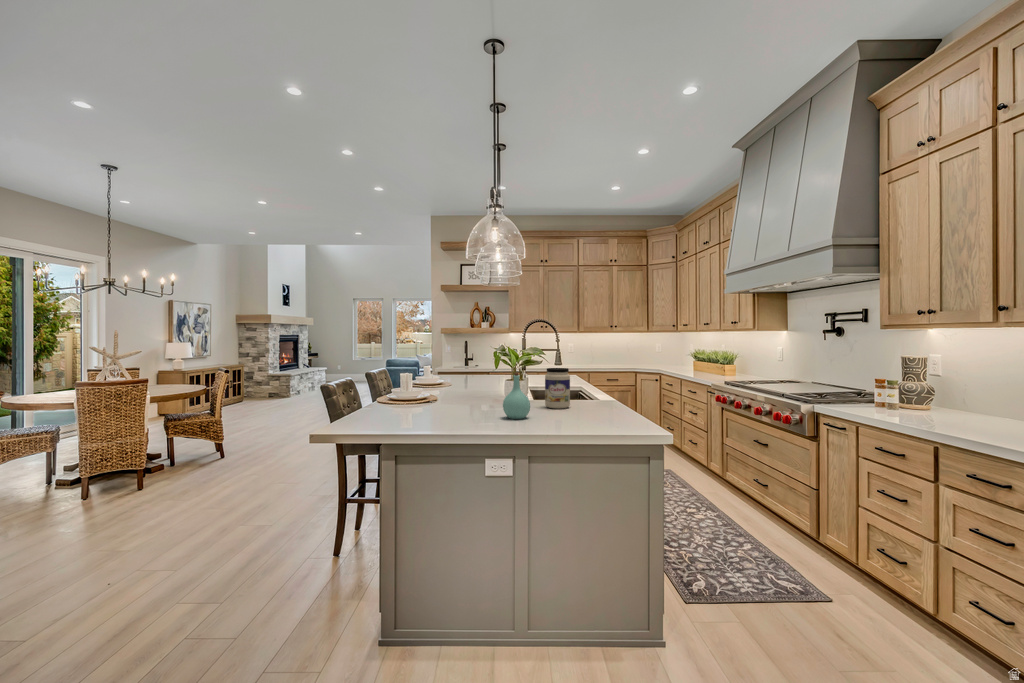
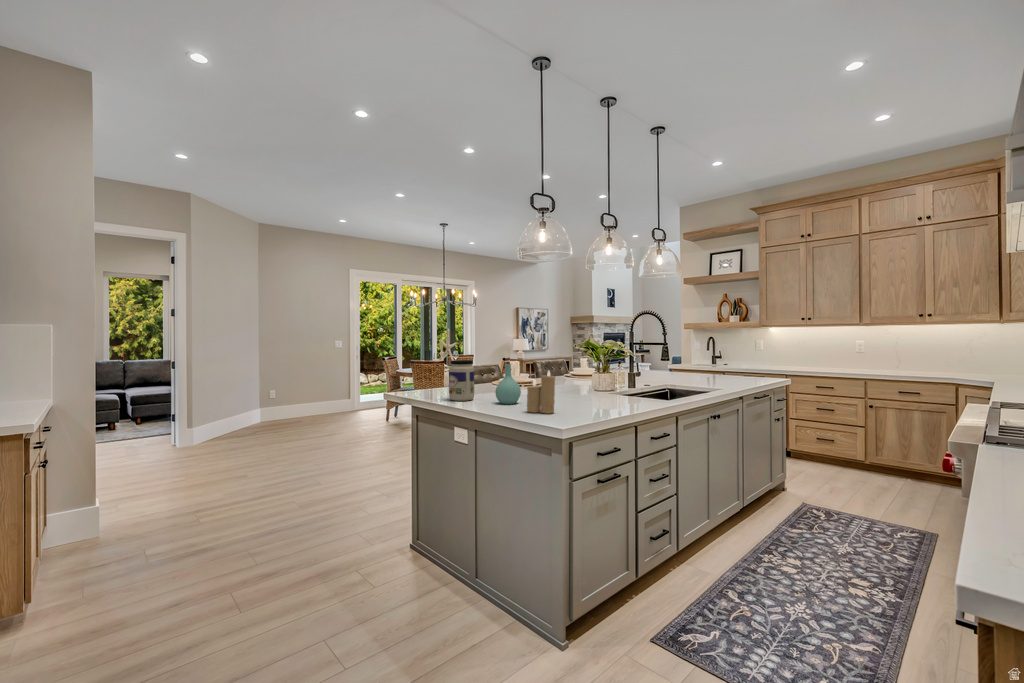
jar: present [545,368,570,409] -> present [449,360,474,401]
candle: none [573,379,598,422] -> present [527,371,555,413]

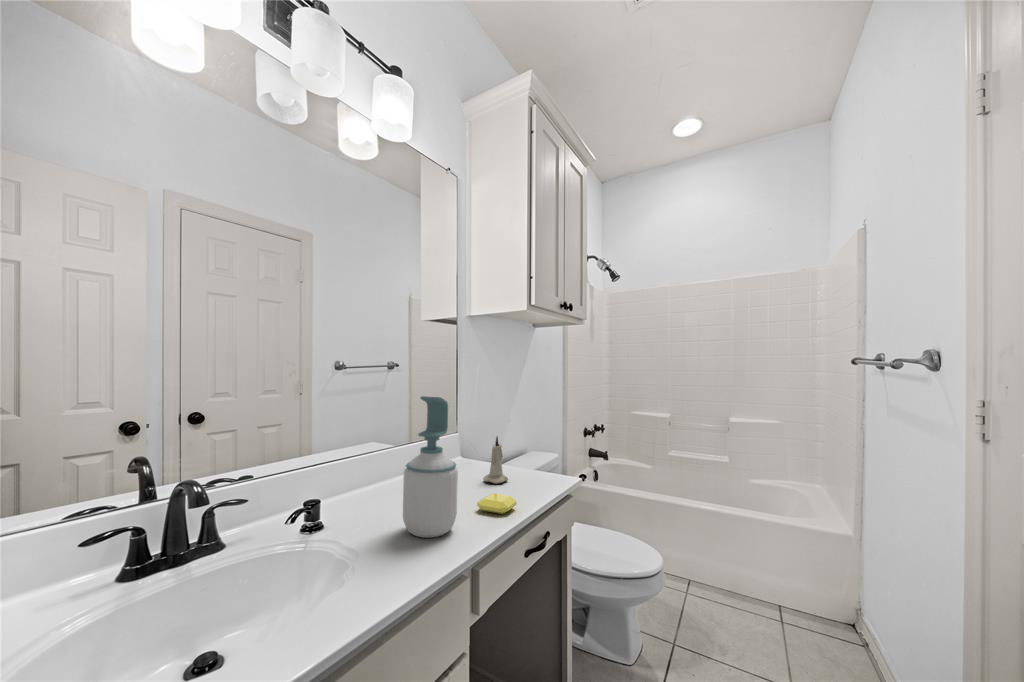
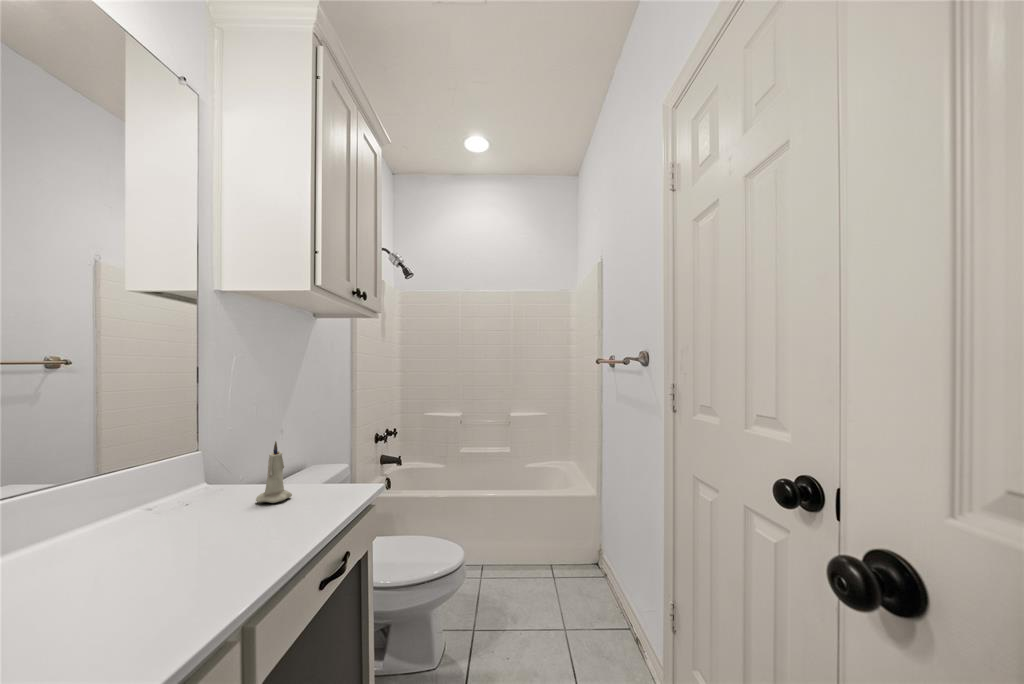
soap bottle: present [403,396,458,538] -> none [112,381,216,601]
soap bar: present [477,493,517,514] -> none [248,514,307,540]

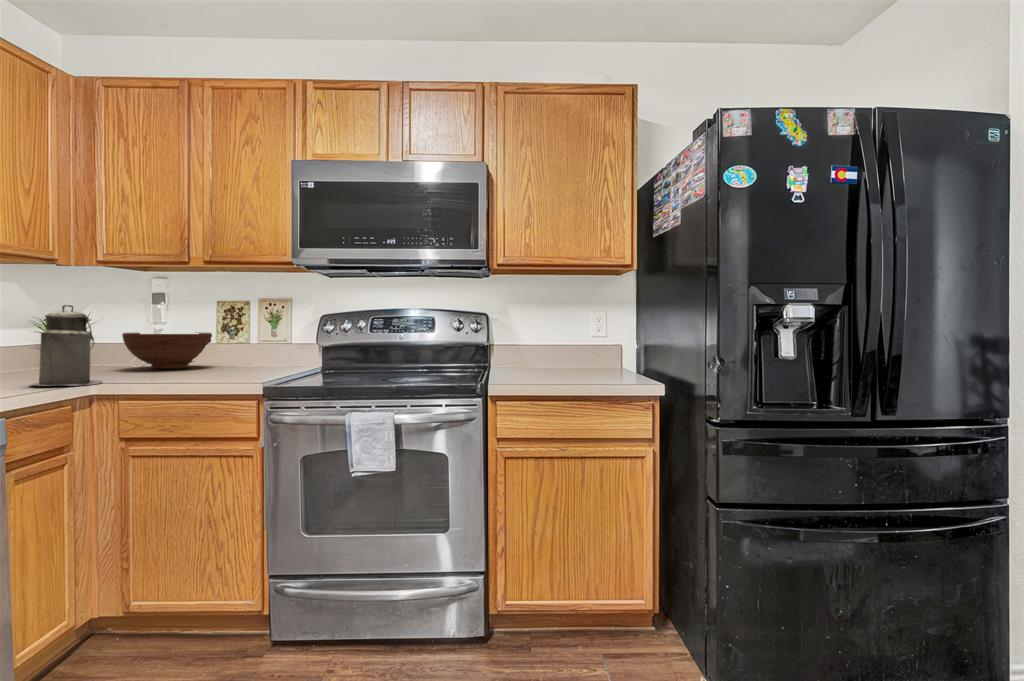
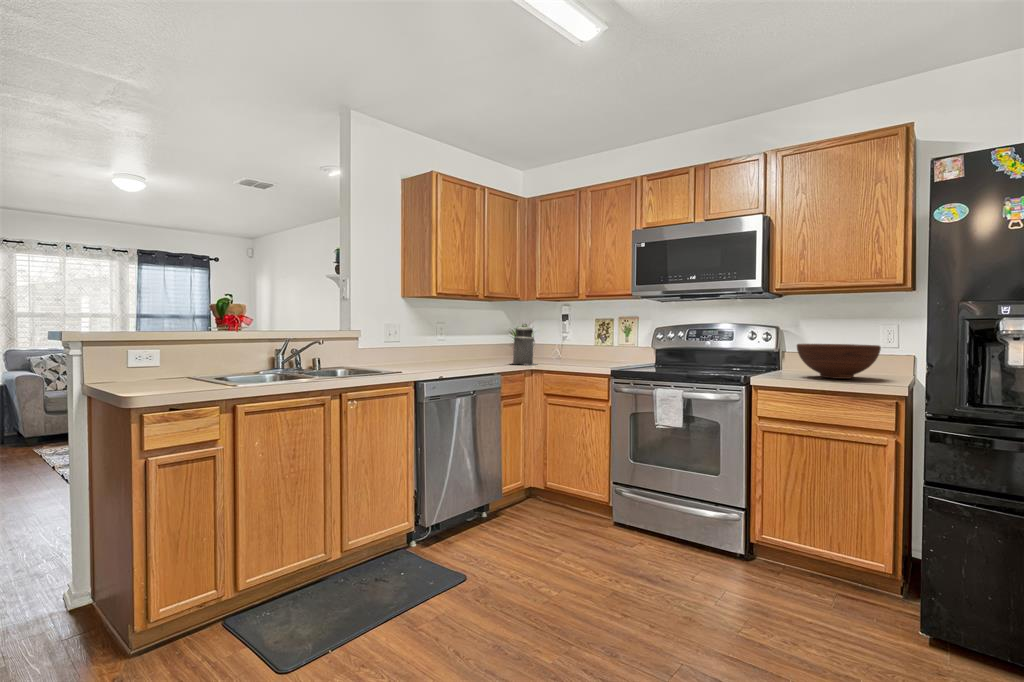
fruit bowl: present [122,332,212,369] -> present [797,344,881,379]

Brief – Please repeat the data above exactly as it appears, pictures excluded.

Exercise answer –
jar: present [545,368,570,409] -> present [449,360,474,401]
candle: none [573,379,598,422] -> present [527,371,555,413]

soap bottle: present [403,396,458,538] -> none [112,381,216,601]
soap bar: present [477,493,517,514] -> none [248,514,307,540]

fruit bowl: present [122,332,212,369] -> present [797,344,881,379]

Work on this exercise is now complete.